◆ **Given passage**:
────

Parents thrill when someone comments that one of their children reminds them of the parent or is the “spitting image” of them. Sometimes it’s based on looks; other times it’s mannerisms. But seeing some resemblance is usually a thrilling occurrence. For centuries, theologians have tried to grasp the ramifications of passages from Genesis in which mankind is said to have been created in the “image of God.” Moses alludes to this several times in Genesis. It is given as the grounds for punishing murder in Genesis 9:6. It is also a recurring theme in the New Testament letters.
This raises an interesting question: Is this a contradiction to Exodus 20:4 where images are forbidden? Israel was forbidden to create images, certainly for worship (Exodus 20:4), yet, perhaps ironically, scripture teaches that there is an image of God, and God made it, and it is you and me.
When the creation story was told, God created everything by SPEAKING it into existence (“and God said”), but when God created man He did more. God formed and breathed into this special creature and made it in His own image. Man was different. Man was special in how he was created and in the eyes of God from the very beginning.

────

Stored items:
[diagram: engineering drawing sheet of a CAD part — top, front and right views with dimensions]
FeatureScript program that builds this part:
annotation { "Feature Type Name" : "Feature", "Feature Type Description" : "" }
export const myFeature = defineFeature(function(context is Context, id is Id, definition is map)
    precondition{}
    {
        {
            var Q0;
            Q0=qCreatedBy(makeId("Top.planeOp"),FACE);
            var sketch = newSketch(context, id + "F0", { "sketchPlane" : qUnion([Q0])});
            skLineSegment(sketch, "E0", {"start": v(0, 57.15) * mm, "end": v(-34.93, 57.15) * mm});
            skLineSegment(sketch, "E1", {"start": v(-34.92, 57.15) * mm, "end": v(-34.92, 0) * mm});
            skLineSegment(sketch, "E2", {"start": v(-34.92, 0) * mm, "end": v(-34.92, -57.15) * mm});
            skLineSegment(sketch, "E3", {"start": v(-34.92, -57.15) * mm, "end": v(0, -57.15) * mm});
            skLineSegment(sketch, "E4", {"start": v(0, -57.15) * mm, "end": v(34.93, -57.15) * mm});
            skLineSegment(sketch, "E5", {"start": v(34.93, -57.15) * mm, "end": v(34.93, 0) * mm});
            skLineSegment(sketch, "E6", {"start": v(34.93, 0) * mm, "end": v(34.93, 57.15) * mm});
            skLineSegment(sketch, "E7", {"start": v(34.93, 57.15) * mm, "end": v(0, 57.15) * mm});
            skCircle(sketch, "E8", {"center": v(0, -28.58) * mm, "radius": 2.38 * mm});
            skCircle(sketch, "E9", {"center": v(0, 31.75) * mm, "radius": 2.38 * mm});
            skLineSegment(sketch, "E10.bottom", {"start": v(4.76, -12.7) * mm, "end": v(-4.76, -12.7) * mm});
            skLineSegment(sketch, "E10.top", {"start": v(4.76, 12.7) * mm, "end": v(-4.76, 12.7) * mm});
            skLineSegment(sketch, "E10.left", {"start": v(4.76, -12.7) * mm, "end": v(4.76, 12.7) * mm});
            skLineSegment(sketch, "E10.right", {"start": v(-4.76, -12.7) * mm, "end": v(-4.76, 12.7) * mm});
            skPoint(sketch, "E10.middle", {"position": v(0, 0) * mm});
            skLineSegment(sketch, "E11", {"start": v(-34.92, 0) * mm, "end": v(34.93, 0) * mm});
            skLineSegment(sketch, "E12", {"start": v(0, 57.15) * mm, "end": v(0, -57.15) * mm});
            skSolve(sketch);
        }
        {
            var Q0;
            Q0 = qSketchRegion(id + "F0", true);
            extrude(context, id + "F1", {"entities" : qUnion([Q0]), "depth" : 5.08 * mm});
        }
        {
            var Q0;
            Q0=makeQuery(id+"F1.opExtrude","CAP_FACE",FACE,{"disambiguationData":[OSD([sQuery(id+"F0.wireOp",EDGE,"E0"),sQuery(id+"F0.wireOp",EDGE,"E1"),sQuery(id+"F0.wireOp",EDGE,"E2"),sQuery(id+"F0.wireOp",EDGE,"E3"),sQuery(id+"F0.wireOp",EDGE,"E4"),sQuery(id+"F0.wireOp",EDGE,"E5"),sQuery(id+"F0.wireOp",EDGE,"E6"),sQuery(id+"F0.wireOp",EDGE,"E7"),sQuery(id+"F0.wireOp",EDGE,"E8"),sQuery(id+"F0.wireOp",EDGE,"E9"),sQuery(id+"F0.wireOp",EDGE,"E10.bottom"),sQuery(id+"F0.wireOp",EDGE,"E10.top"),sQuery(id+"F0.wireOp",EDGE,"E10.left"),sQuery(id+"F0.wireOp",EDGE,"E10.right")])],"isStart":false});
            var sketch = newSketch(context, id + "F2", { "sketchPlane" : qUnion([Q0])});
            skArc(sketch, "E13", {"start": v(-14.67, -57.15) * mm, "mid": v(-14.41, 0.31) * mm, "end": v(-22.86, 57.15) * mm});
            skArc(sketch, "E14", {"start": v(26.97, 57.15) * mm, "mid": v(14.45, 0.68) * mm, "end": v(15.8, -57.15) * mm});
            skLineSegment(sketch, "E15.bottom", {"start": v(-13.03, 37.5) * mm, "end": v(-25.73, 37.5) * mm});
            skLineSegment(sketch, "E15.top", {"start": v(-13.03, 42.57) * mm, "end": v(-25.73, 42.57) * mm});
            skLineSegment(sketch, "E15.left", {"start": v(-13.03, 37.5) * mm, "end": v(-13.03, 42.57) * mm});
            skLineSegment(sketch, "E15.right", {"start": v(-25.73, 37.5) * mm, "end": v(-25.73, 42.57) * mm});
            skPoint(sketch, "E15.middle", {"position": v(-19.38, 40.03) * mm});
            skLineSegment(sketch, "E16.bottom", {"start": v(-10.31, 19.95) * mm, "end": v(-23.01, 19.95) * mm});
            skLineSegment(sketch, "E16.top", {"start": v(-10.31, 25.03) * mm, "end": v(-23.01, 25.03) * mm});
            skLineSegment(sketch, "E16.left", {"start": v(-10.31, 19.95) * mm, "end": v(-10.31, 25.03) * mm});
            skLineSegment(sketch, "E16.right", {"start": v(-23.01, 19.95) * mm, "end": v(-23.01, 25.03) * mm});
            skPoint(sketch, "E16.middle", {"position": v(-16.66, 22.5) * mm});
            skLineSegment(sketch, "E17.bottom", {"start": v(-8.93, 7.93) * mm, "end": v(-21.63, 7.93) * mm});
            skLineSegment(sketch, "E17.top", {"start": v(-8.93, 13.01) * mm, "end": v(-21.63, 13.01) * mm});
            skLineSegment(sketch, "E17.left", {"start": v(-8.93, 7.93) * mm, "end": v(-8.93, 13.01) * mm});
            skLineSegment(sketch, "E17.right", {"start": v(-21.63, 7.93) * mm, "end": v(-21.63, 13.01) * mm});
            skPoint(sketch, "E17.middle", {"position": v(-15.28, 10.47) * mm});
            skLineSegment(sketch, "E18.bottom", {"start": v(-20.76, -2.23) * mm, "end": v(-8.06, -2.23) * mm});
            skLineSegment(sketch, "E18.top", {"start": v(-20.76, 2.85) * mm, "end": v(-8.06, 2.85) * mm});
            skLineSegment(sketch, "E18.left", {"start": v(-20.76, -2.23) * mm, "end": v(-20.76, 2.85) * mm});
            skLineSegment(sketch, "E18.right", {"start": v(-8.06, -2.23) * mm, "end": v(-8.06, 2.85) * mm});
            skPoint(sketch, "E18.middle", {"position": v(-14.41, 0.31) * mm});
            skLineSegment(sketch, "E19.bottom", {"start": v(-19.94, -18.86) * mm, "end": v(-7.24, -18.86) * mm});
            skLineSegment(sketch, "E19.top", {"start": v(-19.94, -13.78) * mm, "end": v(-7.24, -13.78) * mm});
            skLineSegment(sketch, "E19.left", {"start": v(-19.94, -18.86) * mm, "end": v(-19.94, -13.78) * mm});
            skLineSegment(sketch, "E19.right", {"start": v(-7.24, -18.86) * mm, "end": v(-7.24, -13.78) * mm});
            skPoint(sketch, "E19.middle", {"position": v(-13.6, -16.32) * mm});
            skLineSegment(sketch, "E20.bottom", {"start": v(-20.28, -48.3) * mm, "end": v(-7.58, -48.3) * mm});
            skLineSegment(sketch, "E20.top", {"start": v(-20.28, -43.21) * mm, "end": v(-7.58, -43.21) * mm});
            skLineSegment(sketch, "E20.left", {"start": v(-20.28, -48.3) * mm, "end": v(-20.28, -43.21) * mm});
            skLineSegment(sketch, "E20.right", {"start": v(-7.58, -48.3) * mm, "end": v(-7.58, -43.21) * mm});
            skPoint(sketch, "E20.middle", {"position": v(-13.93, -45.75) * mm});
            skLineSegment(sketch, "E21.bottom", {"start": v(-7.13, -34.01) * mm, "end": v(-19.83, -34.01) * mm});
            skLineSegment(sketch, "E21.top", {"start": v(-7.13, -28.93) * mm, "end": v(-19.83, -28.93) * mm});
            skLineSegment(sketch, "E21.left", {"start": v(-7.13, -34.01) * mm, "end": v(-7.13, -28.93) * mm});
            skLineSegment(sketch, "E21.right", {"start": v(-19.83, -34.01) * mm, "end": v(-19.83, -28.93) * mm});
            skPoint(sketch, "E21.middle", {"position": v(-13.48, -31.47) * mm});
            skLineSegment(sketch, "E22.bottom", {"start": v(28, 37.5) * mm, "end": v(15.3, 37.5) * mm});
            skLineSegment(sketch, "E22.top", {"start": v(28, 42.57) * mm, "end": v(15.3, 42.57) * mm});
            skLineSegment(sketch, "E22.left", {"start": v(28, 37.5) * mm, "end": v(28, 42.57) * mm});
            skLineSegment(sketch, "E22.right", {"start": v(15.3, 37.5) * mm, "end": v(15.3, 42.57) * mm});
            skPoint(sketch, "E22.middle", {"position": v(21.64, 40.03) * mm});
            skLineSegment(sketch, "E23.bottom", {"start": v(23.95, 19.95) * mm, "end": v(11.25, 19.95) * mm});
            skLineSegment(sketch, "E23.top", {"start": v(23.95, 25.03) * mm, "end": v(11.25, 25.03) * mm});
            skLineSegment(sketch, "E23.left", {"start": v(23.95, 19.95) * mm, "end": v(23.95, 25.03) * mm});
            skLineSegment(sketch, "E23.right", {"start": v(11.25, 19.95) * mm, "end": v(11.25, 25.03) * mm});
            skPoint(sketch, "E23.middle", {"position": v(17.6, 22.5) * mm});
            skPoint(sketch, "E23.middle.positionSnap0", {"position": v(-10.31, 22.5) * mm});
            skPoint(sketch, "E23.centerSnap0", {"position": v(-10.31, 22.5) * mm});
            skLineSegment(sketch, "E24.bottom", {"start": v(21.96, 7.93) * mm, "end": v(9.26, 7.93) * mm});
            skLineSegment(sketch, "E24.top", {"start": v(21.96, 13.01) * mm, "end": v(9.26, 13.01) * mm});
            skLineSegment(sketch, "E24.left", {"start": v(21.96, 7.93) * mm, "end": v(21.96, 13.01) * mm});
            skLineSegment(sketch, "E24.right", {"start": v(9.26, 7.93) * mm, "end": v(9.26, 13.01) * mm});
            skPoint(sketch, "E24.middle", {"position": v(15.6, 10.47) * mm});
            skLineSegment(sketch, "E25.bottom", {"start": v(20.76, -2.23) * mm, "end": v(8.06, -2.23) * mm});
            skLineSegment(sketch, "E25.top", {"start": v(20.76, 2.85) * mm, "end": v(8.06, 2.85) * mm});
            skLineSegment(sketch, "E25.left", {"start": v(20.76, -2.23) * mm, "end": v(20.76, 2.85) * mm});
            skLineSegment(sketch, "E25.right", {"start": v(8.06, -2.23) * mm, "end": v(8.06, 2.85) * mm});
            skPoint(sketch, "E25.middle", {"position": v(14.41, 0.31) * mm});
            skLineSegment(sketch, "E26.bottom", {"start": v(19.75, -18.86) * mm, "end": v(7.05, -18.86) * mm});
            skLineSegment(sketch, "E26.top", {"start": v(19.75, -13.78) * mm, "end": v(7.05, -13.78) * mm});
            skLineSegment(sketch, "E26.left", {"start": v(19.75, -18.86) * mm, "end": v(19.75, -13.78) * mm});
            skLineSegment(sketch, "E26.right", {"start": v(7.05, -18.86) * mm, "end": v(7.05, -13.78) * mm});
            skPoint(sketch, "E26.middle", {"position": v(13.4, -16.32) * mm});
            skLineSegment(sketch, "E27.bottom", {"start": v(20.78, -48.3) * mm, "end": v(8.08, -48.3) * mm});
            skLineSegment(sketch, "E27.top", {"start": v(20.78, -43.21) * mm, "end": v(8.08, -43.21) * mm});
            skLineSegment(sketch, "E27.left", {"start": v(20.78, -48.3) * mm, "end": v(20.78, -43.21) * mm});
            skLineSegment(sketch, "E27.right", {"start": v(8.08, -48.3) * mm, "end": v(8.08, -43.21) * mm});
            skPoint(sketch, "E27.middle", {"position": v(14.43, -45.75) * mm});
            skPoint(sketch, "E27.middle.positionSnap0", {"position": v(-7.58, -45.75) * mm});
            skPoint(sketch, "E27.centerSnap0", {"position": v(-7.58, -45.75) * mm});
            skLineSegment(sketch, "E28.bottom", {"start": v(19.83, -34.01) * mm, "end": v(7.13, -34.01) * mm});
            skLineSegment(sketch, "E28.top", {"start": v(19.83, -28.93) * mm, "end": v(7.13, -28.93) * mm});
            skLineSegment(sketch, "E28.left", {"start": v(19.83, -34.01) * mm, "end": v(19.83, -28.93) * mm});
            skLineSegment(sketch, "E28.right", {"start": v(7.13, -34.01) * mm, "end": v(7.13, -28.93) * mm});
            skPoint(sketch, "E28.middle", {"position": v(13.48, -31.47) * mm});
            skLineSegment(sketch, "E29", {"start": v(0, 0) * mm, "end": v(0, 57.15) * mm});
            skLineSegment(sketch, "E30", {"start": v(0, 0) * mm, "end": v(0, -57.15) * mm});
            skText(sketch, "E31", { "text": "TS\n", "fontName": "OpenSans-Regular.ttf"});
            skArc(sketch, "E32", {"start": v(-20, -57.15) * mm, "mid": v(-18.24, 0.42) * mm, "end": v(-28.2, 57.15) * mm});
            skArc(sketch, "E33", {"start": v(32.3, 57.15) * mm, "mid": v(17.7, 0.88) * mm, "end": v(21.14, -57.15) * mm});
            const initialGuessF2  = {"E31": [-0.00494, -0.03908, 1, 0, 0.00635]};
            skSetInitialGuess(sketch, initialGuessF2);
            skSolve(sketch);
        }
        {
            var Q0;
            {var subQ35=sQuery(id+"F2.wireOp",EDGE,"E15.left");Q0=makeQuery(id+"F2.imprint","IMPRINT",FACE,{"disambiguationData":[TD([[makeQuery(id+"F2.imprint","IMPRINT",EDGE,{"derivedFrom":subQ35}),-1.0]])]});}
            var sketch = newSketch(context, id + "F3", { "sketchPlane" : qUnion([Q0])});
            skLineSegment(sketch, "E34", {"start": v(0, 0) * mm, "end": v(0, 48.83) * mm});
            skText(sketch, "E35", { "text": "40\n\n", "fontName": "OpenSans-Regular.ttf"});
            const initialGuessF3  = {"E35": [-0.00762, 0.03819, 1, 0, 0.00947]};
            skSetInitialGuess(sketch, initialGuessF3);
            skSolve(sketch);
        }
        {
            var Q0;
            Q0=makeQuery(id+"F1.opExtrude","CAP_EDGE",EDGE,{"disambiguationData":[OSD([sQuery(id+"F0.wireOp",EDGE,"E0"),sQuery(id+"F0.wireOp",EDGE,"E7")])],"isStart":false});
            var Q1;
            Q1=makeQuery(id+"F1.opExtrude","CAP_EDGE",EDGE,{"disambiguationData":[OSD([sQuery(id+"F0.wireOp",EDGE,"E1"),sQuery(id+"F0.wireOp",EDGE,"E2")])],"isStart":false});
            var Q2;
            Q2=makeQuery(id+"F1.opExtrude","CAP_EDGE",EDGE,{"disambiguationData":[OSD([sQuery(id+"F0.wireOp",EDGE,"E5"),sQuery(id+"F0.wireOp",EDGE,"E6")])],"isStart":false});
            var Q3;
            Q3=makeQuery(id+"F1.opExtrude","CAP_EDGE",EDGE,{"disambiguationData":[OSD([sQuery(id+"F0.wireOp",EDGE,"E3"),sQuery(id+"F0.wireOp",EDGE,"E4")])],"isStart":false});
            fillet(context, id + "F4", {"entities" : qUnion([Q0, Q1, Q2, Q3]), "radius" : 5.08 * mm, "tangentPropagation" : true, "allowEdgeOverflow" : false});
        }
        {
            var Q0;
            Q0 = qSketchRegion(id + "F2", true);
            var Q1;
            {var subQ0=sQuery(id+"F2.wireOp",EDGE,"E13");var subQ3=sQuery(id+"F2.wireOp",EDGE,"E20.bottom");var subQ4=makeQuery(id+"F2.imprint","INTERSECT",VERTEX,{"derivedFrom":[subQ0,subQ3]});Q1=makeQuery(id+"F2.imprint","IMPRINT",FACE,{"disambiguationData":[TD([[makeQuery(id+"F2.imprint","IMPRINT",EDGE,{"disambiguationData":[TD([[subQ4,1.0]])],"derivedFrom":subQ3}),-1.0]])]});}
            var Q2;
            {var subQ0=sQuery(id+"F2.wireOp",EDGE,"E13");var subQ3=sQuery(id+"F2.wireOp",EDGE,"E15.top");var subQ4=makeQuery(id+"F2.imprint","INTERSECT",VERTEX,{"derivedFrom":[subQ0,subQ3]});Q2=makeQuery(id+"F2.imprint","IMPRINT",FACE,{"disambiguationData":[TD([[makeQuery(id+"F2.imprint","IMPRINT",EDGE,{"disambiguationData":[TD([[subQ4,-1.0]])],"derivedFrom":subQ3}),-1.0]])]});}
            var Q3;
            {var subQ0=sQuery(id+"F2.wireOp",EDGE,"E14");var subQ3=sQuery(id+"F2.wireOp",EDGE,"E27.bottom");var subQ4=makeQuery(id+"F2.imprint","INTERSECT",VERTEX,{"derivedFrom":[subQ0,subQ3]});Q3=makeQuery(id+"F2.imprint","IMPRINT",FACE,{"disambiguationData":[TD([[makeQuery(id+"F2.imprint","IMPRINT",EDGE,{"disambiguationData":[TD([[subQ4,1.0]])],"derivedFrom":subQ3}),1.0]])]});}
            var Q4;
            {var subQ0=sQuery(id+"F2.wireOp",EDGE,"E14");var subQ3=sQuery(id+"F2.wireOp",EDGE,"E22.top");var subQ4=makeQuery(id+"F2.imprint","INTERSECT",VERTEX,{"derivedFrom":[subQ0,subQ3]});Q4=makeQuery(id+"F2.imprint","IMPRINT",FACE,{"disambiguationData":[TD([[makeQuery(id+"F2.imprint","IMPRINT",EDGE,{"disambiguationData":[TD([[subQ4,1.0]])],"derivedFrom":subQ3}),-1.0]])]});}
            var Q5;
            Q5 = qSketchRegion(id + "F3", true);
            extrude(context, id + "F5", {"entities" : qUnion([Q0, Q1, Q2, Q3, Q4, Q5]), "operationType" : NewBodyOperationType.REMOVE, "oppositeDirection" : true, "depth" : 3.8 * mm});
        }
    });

────

◆ **Work instruction 1**:
Reproduce the passage about the image of God word for word, starting at the words "When the creation" and stopping after the words "the very beginning.".
◆ **Work instruction 2**:
In the passage about the image of God, which verse gives mankind's creation in God's image as the grounds for punishing murder?
◆ **Work instruction 3**:
Extend the passage about the image of God, picking up after its final sentence.

◆ **Task output 1**:
When the creation story was told, God created everything by SPEAKING it into existence (“and God said”), but when God created man He did more. God formed and breathed into this special creature and made it in His own image. Man was different. Man was special in how he was created and in the eyes of God from the very beginning.

◆ **Task output 2**:
Genesis 9:6

◆ **Task output 3**:
Evolutionists consider man organized dirt; God considers man to be in His image. Evolution not only lowers man’s view of God (by taking God out of creation), but it also lowers man’s view of man (by claiming man is just another animal). If we are only evolved forms of dirt, then we really are no better than any other form of life: we are neither eternal nor accountable, but “being in His image” we were created both eternal and accountable.
Being created in the image of God is an amazing part of God’s plan. It is what gives us our innate worth. Genesis 1 initiates this crucial truth: God considers us of such value that He seeks to redeem us all.
Value and worth come from what stands behind and within an object, and God is both behind us and within us. He stands behind us as our creator and within us as our guiding light. Value is also determined and shown by what one is willing to pay for a thing. And for us God cherishes us so much that He paid the ultimate, “He gave His only begotten son” (John 3:16). That ultimate price is how valuable God considers us to be.
However, being in His image also carries with it accountability and responsibility. Just like we are accountable to honor our physical families and their good name, we have a responsibility to honor our heavenly Father, His Word and His good name. Numerous times Paul admonishes us toward conduct that honors and does not blaspheme the name or word of God (Romans 2:24, 1 Timothy 6:1, Titus 2:5). These calls point out a great responsibility we have to God.
But what did or does sin do to this image? God, and therefore His image, is righteous, holy, and sinless. Therefore, did Adam and Eve lose the image of God they were created in when they sinned? Did they stop being in the image of God?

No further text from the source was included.